• [Potongan Teks]
......

Barangkali kebiasaan dari kecil yang membuat saya dan keluarga saat ini juga nggak begitu ngotot merayakan tahun baru. Buat saya dan istri, new year’eve isn’t a big deal. Nah, kalo satu persepsi kayak begini, saya layak mengucap: Alhamdulillah. Saya bersyukur istri saya satu pikiran dengan saya soal merayakan tahun baru.

Kalo ditanya soal duit, Alhamdulillah kami masih bisa merayakan di tempat-tempat yang perlu bayar. Namun persoalannya bukan membayar atau tidak membayar. Ya balik lagi, buat saya dan istri, tahun baru isn’t big deal. Apalagi tahun baru yang kita rayakan ini tahun baru masehi, bukan tahun baru agama kami.

Selain faktor kebiasaan, barangkali karena setiap pergantian tahun saya selalu mendapatkan tugas siaran langsung, sehingga sudah menjadi kebiasaan meyambut tahun baru sebagai hal yang biasa. Nothing special.


Sebuah spanduk acara dzikir di tahun baru yang diadakan di masjid Istiqlal, Jakarta, yang dipajang di Pancoran. Saya salut sekali dengan keluarga atau anak-anak muda yang setiap tahun baru selalu melewati dengan cara berdzkir. Mereka ini tahu, tanpa Allah, kita nggak akan bisa sehat, sukses, dan bahagia di dunia ini dan kelak di akhirat.

"Malam tahun baruan kita ngapain, Pap?" tanya Anjani.

"Tidur!" jawab saya spontan.

"Lho kok tidur? Kemana gitu?"

"Memangnya mau kemana?"

"Nonton kembang api dimana gitu..."

"Ah, buka aja jendela rumah kita, kamu pasti akan melihat kembang api bertebaran dimana-mana."

Alhamdulillah, kedua anak kami mengerti kalo tahun baru nggak perlu dirayakan. Nggak perlu ditunggu detik demi detiknya. Kita cukup tahu, bahwa beberapa orang merayakan dan beberapa orang lain tidak merayakan sebagaimana kami.

......

• [Tugas 1] Tulis ulang teks tentang merayakan tahun baru, semuanya mulai dari "Barangkali kebiasaan dari" sampai ke "baru agama kami.". Ganti "duit" dengan "uang".
• [Tugas 2] Masukkan baris-baris catatan ke tabel Markdown dengan kolom "No" untuk nomor urut dan "Baris" untuk isi barisnya. Ambil semua baris mulai dari yang memuat "right knee: (912, 492, 16)" sampai yang memuat "right ankle: (481, 445, -33)", keduanya ikut, tanpa baris kosong dan tanpa gambar.

......

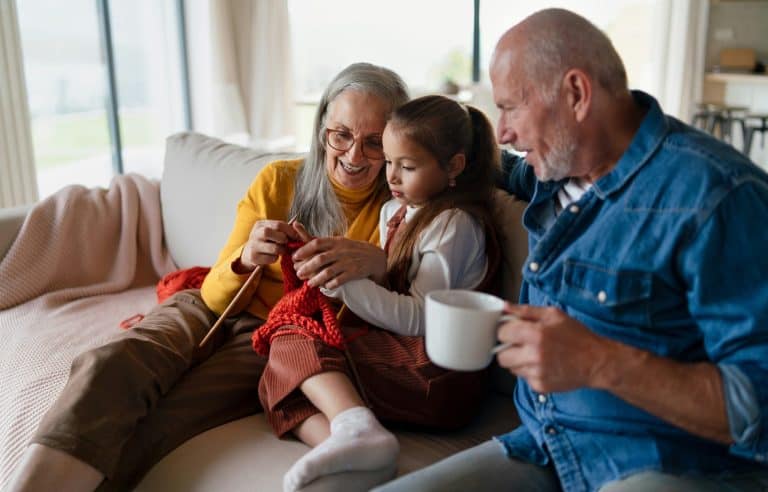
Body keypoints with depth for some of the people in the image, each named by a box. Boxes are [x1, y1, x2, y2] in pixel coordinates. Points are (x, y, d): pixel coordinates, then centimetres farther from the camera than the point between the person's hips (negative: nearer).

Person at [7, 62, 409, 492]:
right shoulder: (275, 181, 2)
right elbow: (215, 297, 2)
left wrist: (376, 262, -35)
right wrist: (245, 259, -22)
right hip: (213, 311, 3)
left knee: (149, 427, -30)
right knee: (110, 365, -30)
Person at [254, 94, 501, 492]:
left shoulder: (455, 224, -9)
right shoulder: (394, 212, 16)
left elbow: (419, 318, -17)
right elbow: (386, 290, 13)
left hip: (435, 372, -9)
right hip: (397, 353, 9)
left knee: (295, 340, -16)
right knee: (280, 380, -7)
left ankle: (358, 427, -36)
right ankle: (351, 458, -30)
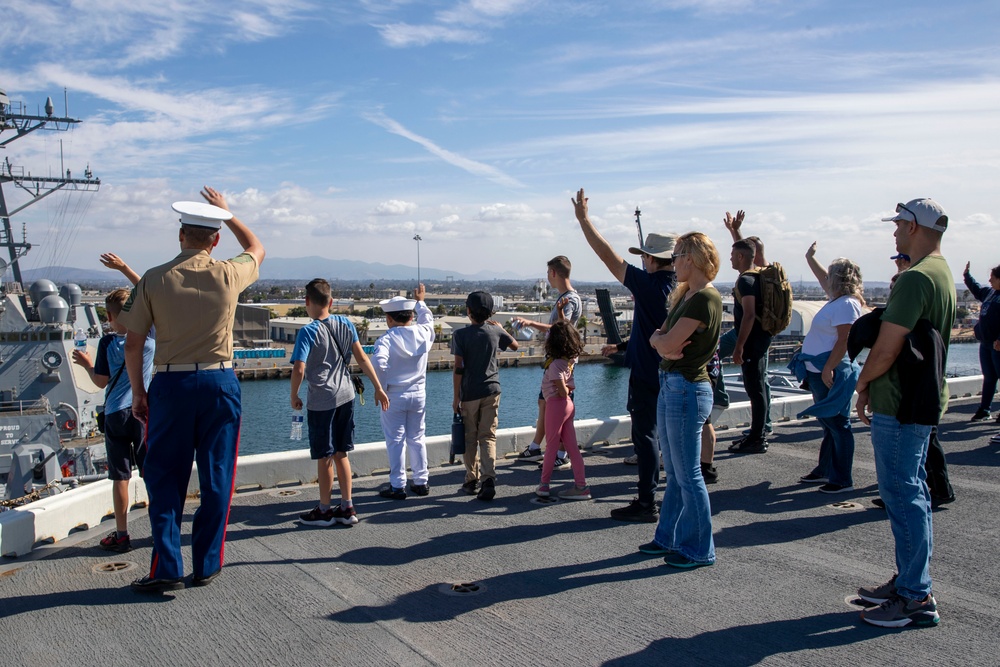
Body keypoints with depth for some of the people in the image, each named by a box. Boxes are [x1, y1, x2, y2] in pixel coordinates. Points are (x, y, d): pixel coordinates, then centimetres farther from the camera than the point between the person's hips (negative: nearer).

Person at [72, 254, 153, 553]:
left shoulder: (108, 343, -9)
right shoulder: (150, 335, -3)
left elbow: (101, 381, -4)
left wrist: (87, 363, 13)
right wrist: (124, 268, 10)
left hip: (116, 414, -2)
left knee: (120, 477, 4)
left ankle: (121, 535, 10)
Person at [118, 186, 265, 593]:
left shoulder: (154, 280, -4)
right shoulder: (227, 275, -3)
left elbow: (133, 344, -1)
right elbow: (257, 250, 20)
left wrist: (137, 392, 10)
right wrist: (226, 213, 29)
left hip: (170, 384, 0)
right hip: (220, 382, 1)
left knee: (165, 478, 9)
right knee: (216, 478, 10)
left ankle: (167, 569, 7)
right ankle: (207, 566, 17)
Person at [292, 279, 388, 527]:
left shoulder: (307, 332, -13)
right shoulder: (345, 324, 2)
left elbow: (298, 369, -21)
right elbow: (362, 358, 3)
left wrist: (294, 397, -5)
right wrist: (378, 388, 7)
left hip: (320, 402, -5)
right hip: (345, 397, 5)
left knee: (324, 457, 6)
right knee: (341, 454, 15)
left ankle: (324, 510, 19)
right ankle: (347, 508, 19)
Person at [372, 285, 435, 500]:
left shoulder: (386, 339, -15)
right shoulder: (423, 333, -2)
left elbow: (379, 364, -29)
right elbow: (428, 319, 21)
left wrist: (381, 389, -15)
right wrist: (419, 301, 36)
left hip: (394, 396, -4)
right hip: (418, 394, 4)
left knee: (395, 441, 4)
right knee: (416, 438, 15)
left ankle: (398, 486, 7)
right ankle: (421, 481, 21)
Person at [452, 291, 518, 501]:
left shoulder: (461, 335, -10)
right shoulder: (495, 331, 0)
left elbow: (458, 368, -12)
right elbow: (514, 345, 19)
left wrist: (456, 397, -6)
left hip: (469, 393, -2)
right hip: (491, 390, 2)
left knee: (470, 438, 10)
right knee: (488, 436, 2)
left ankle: (471, 480, 19)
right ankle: (489, 478, -14)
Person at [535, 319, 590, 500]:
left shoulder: (555, 365, -19)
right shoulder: (570, 360, 4)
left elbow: (563, 392, -20)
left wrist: (566, 390, 0)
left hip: (556, 404, -8)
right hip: (568, 404, 8)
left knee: (552, 445, 2)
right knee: (571, 447, 8)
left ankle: (544, 484, 13)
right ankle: (581, 485, 9)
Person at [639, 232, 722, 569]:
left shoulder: (704, 298, -18)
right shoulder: (685, 295, 13)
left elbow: (668, 343, -22)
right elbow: (658, 337, 10)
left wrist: (660, 339, 0)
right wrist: (662, 341, -11)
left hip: (687, 389, -10)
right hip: (670, 385, 10)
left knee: (688, 476, 0)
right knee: (673, 473, 18)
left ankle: (699, 550, 12)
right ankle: (668, 538, 30)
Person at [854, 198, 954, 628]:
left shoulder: (916, 278, -19)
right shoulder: (943, 274, 14)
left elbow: (886, 350, -21)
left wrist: (863, 385, -3)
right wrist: (875, 385, 14)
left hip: (899, 406, -10)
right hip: (923, 400, 10)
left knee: (903, 496, -4)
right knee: (912, 492, 16)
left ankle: (916, 599, 4)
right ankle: (909, 581, 27)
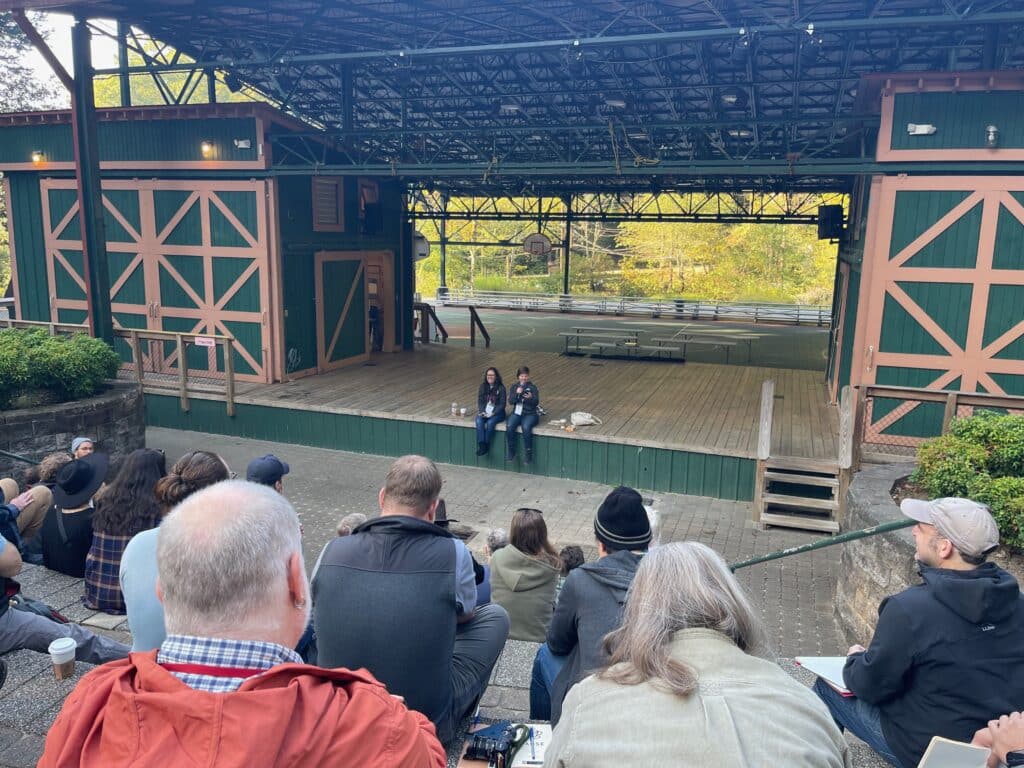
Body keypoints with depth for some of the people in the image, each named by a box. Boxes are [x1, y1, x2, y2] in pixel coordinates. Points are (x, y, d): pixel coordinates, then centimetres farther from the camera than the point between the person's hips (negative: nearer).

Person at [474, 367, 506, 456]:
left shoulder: (501, 388, -4)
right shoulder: (483, 386, 8)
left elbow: (502, 404, -7)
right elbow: (480, 401, 6)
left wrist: (493, 413, -18)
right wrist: (482, 412, -12)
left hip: (497, 413, -3)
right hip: (484, 412, 3)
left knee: (490, 422, -33)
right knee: (479, 421, -28)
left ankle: (486, 446, -23)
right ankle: (481, 445, -33)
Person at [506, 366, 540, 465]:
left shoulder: (533, 387, 5)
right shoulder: (514, 387, 13)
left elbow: (536, 403, -3)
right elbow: (510, 401, 1)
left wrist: (531, 398, -25)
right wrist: (517, 393, -16)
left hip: (530, 414, -2)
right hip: (517, 413, 3)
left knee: (526, 427, -34)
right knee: (509, 427, -28)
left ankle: (528, 454, -24)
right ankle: (511, 452, -13)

......

• [Hasil yang Diharapkan 1]
Barangkali kebiasaan dari kecil yang membuat saya dan keluarga saat ini juga nggak begitu ngotot merayakan tahun baru. Buat saya dan istri, new year’eve isn’t a big deal. Nah, kalo satu persepsi kayak begini, saya layak mengucap: Alhamdulillah. Saya bersyukur istri saya satu pikiran dengan saya soal merayakan tahun baru.

Kalo ditanya soal uang, Alhamdulillah kami masih bisa merayakan di tempat-tempat yang perlu bayar. Namun persoalannya bukan membayar atau tidak membayar. Ya balik lagi, buat saya dan istri, tahun baru isn’t big deal. Apalagi tahun baru yang kita rayakan ini tahun baru masehi, bukan tahun baru agama kami.

• [Hasil yang Diharapkan 2]
| No | Baris |
|---|---|
| 1 | right knee: (912, 492, 16) |
| 2 | left ankle: (916, 599, 4) |
| 3 | right ankle: (909, 581, 27) |
| 4 | Body keypoints with depth for some of the people in the image, each named by a box. Boxes are [x1, y1, x2, y2] in pixel coordinates. Points are (x, y, d): pixel coordinates, then centimetres farther from the camera than the point between the person's hips (negative: nearer). |
| 5 | Person at [474, 367, 506, 456]: |
| 6 | left shoulder: (501, 388, -4) |
| 7 | right shoulder: (483, 386, 8) |
| 8 | left elbow: (502, 404, -7) |
| 9 | right elbow: (480, 401, 6) |
| 10 | left wrist: (493, 413, -18) |
| 11 | right wrist: (482, 412, -12) |
| 12 | left hip: (497, 413, -3) |
| 13 | right hip: (484, 412, 3) |
| 14 | left knee: (490, 422, -33) |
| 15 | right knee: (479, 421, -28) |
| 16 | left ankle: (486, 446, -23) |
| 17 | right ankle: (481, 445, -33) |